[Stored data]
:::::

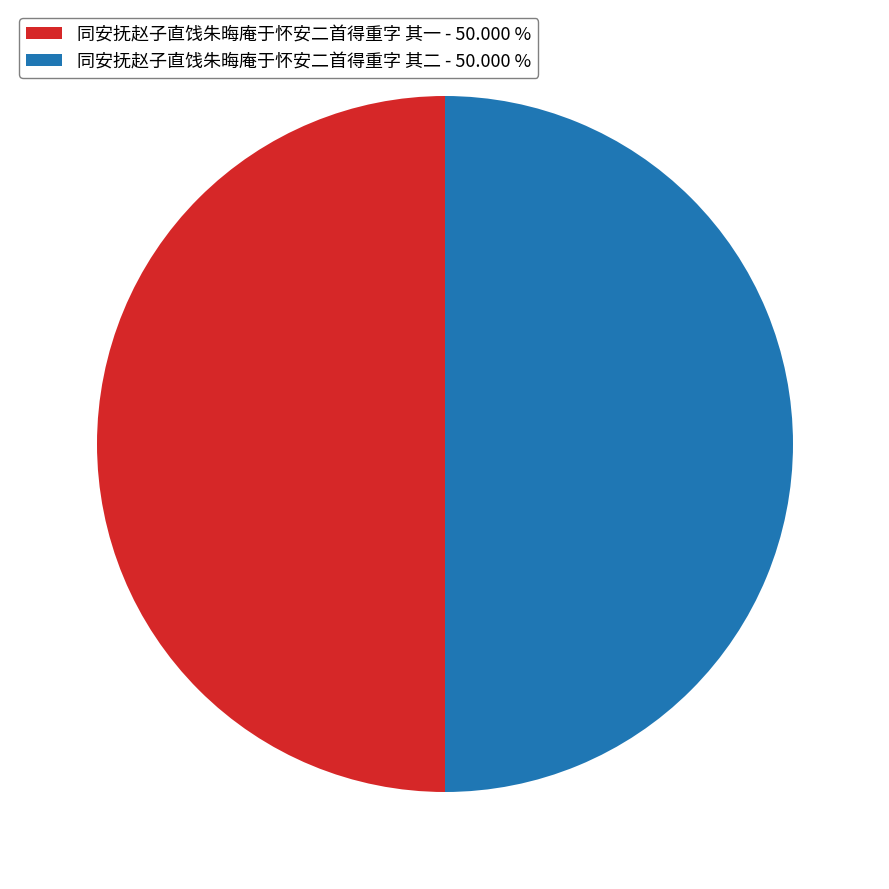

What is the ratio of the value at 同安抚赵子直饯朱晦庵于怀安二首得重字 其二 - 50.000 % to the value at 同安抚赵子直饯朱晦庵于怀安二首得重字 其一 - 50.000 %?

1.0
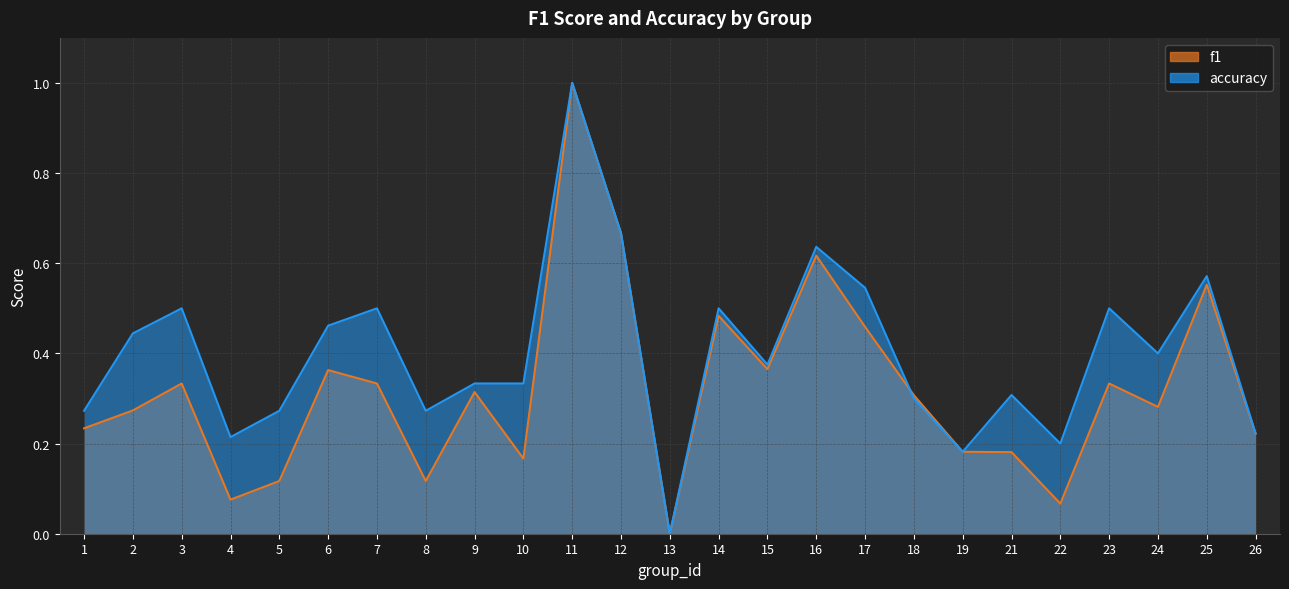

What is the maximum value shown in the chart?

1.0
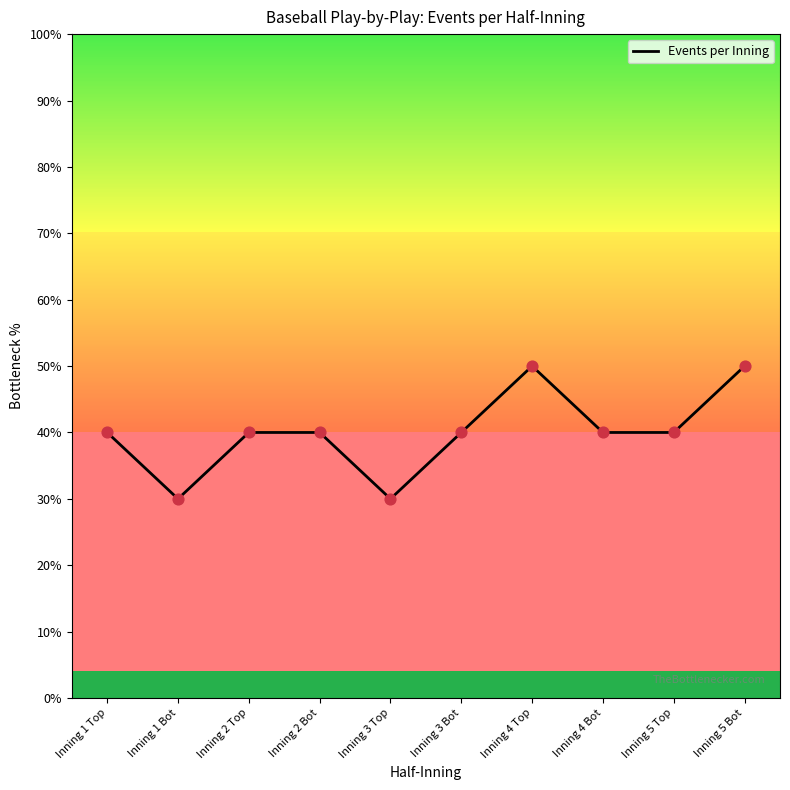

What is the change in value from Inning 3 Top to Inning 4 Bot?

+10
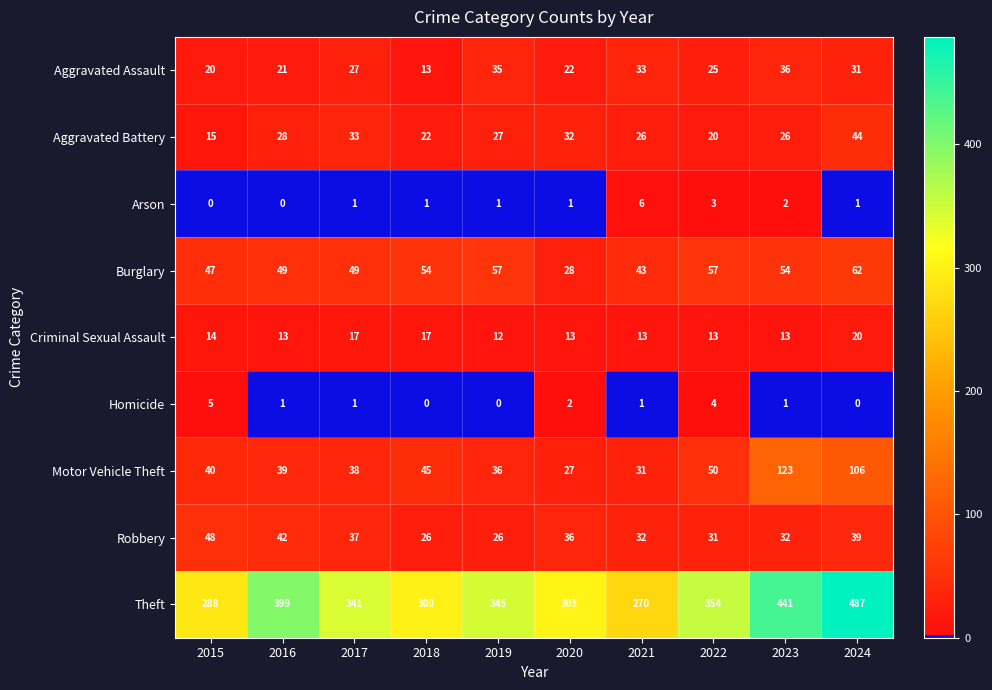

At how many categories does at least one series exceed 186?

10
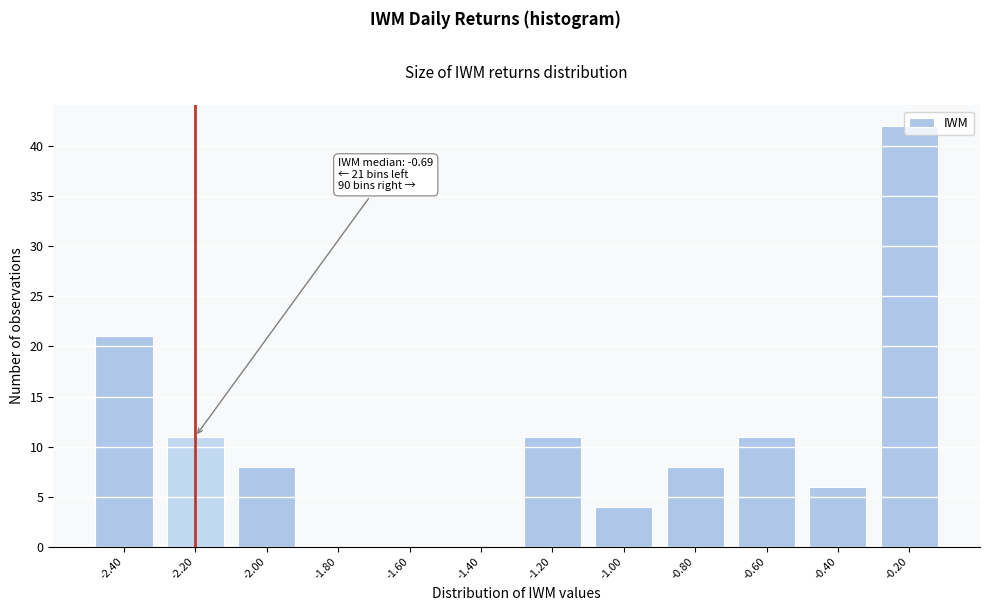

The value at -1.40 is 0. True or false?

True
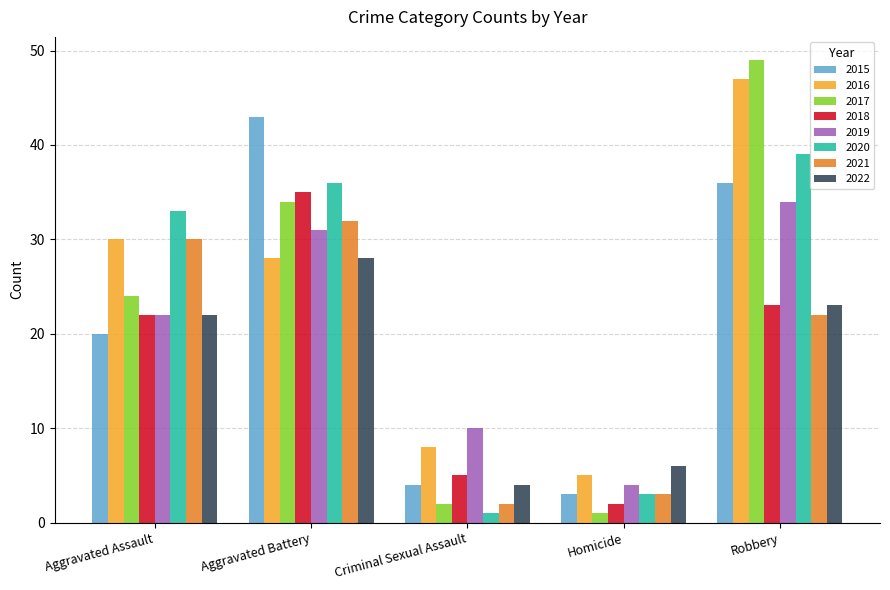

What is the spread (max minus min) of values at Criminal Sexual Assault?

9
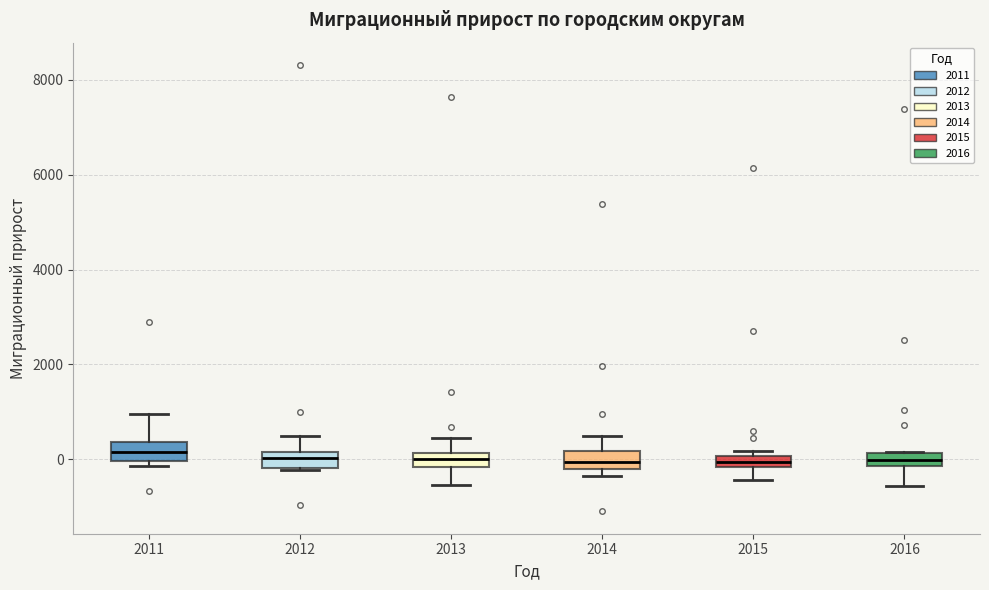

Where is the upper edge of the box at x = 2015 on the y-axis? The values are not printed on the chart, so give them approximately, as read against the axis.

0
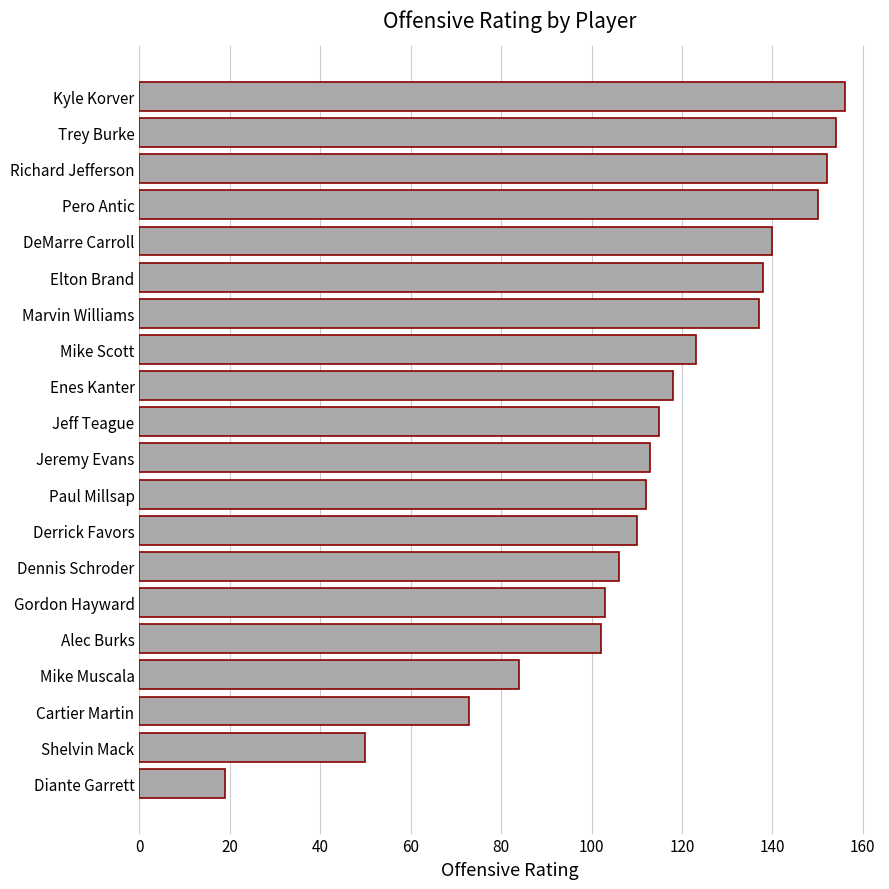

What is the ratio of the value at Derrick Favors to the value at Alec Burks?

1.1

:::::

--- Exercise description ---
Turn every one of the rows above into a numbered list, one line per entry, skipping the blank lines. Leave the pictures out of the list.

--- Problem solution ---
1. What is the ratio of the value at 同安抚赵子直饯朱晦庵于怀安二首得重字 其二 - 50.000 % to the value at 同安抚赵子直饯朱晦庵于怀安二首得重字 其一 - 50.000 %?
2. 1.0
3. What is the maximum value shown in the chart?
4. 1.0
5. What is the change in value from Inning 3 Top to Inning 4 Bot?
6. +10
7. At how many categories does at least one series exceed 186?
8. 10
9. The value at -1.40 is 0. True or false?
10. True
11. What is the spread (max minus min) of values at Criminal Sexual Assault?
12. 9
13. Where is the upper edge of the box at x = 2015 on the y-axis? The values are not printed on the chart, so give them approximately, as read against the axis.
14. 0
15. What is the ratio of the value at Derrick Favors to the value at Alec Burks?
16. 1.1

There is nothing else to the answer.